Saturday, January 30, 2010

The Wages of Prosperity

Those who care wonder how the United States ended up as a militarized security state. Logic dictates that as soon as the Soviet Union fell, the rationale for our bloated defense establishment was no more and we should have seen a massive demobilization, especially in the wake of the Vietnam debacle. But instead, our military has spread like a cancerous growth across the face of the earth.

This growth has not caused much of a ripple because the Pentagon has, in effect, gone underground with its all-volunteer army and private contractors. Without mandatory military service funneling young men into the military, the military does not cause as much of a stir on Main Street as it once did, nor do unpopular and unnecessary wars generate the same level of passion and protest as Vietnam.

Many reasons have be put forth to explain this, and all of them contain an element of truth. However, there is one factor that has been overlooked.

A bloated military establishment is a product of prosperity. As long as I have a good paying job and the benefits I feel entitled to are not touched I will tolerate such an establishment, especially since our colonial wars carry all the impact of a video game.

But, what will happen with the money begins to dry up, when states face bankruptcy and services are cut?

What happens when jobs and homes are lost?

What happens when our military-industrial complex is finally recognized for what it is: an expensive bauble we can no longer afford?

What happens when the public finally realizes that the Pentagon is little more than the world’s largest pork barrel?

Is it possible that the public will finally ask why in the hell we are spending $57,000 a minute on Afghanistan when schools are being shuttered and the ranks of the unemployed swell?

Of course, it’s a sad commentary on our society that when the public finally turns against the military it will be for economic reasons. It never occurs to anyone that the bombing of women and children just to keep our military-industrial complex solvent is morally abhorrent.

But then, if you give a boy a toy he just has to play with it.

5 comments:

Anonymous said...
This comment has been removed by a blog administrator.
Anonymous said...

Frankly speaking

William said...

Case, no one would deny that the military industrial complex is a pork barrel. That's been known since about the fifties, but was probably true long before that. The fact is nobody's done anything about it because all our representatives have become accustomed to the pork barrel benefits that derive from that endeavor. As long as humanity can be bought, nothing is going to change.
You continually criticize the government for its failures as if they were somehow different from the rest of us. They aren't. There membership is drawn from our numbers. If you don't like what you see in Washington the only thing you can do is look in the mirror. You see, Case, we use the wrong language. We conjure up terms like fat cats, politicians, crooks, lawyers as if that had some meaning. It doesn't. The real problem is the "we the people" are not fit to live in a large society.

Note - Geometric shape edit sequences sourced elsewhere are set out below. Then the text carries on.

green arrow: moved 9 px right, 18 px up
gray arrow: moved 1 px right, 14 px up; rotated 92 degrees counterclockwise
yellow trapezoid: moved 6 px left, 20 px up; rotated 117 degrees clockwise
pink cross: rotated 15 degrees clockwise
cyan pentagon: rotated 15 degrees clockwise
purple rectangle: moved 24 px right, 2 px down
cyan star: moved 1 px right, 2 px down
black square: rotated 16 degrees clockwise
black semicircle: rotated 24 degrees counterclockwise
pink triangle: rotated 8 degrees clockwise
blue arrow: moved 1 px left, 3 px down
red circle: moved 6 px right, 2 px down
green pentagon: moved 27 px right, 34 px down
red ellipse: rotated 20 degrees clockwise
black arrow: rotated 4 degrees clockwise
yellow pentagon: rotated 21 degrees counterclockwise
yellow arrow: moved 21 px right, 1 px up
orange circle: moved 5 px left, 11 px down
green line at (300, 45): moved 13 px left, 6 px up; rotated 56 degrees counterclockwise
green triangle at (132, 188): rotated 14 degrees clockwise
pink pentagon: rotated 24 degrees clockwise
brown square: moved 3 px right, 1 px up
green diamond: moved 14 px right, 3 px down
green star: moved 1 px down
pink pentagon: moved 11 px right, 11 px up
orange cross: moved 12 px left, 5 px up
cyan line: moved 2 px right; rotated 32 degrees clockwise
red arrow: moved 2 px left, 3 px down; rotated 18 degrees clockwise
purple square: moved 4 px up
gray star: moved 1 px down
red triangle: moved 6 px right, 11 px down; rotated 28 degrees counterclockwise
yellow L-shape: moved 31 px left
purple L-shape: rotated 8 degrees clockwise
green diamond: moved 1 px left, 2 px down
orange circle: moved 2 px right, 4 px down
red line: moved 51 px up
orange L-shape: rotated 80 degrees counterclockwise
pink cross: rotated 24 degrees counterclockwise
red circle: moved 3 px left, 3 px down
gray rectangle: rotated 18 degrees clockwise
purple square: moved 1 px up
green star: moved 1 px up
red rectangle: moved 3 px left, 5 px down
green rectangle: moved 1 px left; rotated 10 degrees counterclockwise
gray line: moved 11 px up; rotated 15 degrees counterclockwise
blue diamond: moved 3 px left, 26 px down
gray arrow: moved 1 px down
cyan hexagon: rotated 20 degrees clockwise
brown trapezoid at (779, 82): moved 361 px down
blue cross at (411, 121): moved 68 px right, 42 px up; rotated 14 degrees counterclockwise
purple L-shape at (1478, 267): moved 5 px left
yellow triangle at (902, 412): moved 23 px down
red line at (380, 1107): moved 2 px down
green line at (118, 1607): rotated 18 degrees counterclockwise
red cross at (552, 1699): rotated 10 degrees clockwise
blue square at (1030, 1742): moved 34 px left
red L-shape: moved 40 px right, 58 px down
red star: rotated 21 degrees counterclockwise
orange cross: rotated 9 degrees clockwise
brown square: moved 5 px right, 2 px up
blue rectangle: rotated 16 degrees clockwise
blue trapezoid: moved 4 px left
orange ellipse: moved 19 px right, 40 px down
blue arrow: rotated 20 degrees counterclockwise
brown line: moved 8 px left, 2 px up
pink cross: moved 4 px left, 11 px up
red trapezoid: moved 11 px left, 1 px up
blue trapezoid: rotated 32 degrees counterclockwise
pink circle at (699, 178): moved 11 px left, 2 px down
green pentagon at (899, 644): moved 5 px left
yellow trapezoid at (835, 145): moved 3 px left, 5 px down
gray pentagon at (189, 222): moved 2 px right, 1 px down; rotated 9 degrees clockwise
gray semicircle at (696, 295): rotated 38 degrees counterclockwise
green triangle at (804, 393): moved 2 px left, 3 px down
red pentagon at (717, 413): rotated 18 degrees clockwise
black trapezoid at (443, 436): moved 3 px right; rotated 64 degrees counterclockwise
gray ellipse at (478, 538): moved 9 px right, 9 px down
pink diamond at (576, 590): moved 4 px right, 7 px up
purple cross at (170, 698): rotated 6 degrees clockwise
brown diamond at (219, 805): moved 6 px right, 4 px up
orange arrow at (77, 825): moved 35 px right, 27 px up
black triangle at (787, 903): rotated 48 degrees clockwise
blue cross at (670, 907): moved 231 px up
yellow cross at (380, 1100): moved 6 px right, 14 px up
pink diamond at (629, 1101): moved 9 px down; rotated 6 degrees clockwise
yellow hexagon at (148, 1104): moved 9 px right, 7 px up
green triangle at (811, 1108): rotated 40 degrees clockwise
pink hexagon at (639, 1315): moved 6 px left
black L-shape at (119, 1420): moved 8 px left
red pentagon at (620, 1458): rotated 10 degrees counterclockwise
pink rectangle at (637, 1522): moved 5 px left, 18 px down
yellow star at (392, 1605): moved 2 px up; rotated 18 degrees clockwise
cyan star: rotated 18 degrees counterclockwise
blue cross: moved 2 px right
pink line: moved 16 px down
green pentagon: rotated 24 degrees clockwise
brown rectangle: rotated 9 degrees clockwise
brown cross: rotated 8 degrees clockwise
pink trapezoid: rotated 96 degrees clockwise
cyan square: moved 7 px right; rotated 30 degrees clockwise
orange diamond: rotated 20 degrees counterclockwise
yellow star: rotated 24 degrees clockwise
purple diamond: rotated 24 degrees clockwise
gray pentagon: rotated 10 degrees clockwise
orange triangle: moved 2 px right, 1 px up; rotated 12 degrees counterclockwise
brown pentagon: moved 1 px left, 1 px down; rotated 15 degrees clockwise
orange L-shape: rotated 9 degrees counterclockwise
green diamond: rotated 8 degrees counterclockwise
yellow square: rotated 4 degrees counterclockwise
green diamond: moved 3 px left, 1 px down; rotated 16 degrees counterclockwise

Our behaviors work well in small groups, but once we get beyond a few hundred those same behaviors start getting subverted by our own greed, our own self serving behaviors.
The solution is for humanity to get off its collective dead ass and create the next step in planetary species development. The human genome project needs to figure out what is required for our survival into the future and replace us. Mother Nature is just too glacial to consider as a solution to the problem.
In case you haven't noticed, we are way too prolific. We either create a better zipper or accept the fact that we're going to have to resort to triage. We use our resources to extend our life spans when what we should be doing is ensuring that our children carry forth the best of our heritage and are not burdened by our excesses.
All of which leads me to my real point. This "recession", another man made corruption of the truth, is, in fact, man made. What we are experiencing is simply more of the same. What we are experiencing is the biggest transfer of wealth from the poor to the rich we have ever seen. Where do you think our wealth has gone? Where do you think that $30K devaluation of your home went? It didn't just go poof! It went into your neighbor's pocket. While you were busy cutting and pasting words from your thesaurus in grandiose fashion to try to explain how corrupt our government is, your neighbor was picking you pocket and devaluing your home, investments, saving accounts and everything else that smells of money including the lives of your children. The elimination of the draft was a ploy. The replacement scheme is to eliminate jobs so that your children will "have" to go into the service if they don't want to sit home and listen to your tirades about our corrupt government. The "new draft" is "no jobs". The military industrial complex now has an endless source of young men and women to sacrifice to the Gods of Greed, your Congressman.
The only solution is to take a long hard look in that mirror and decide whether you really deserve that 60" flat-screen TV, or that new car in your driveway. The choice is between satisfying your wants for the very lives of your children. Bill Hardy

Ivan Hentschel said...

For as far back as I can dig into history, the amazing constant is that governments can always afford to pay for war, but they can never seem to afford to pay for peace.

Suzan said...

Nope.

And Ivan, it seems to me that governments can pay for anything that makes someone in power money.

Peace doesn't pay their bills.

S

Is it possible that the public will finally ask why in the hell we are spending $57,000 a minute on Afghanistan when schools are being shuttered and the ranks of the unemployed swell?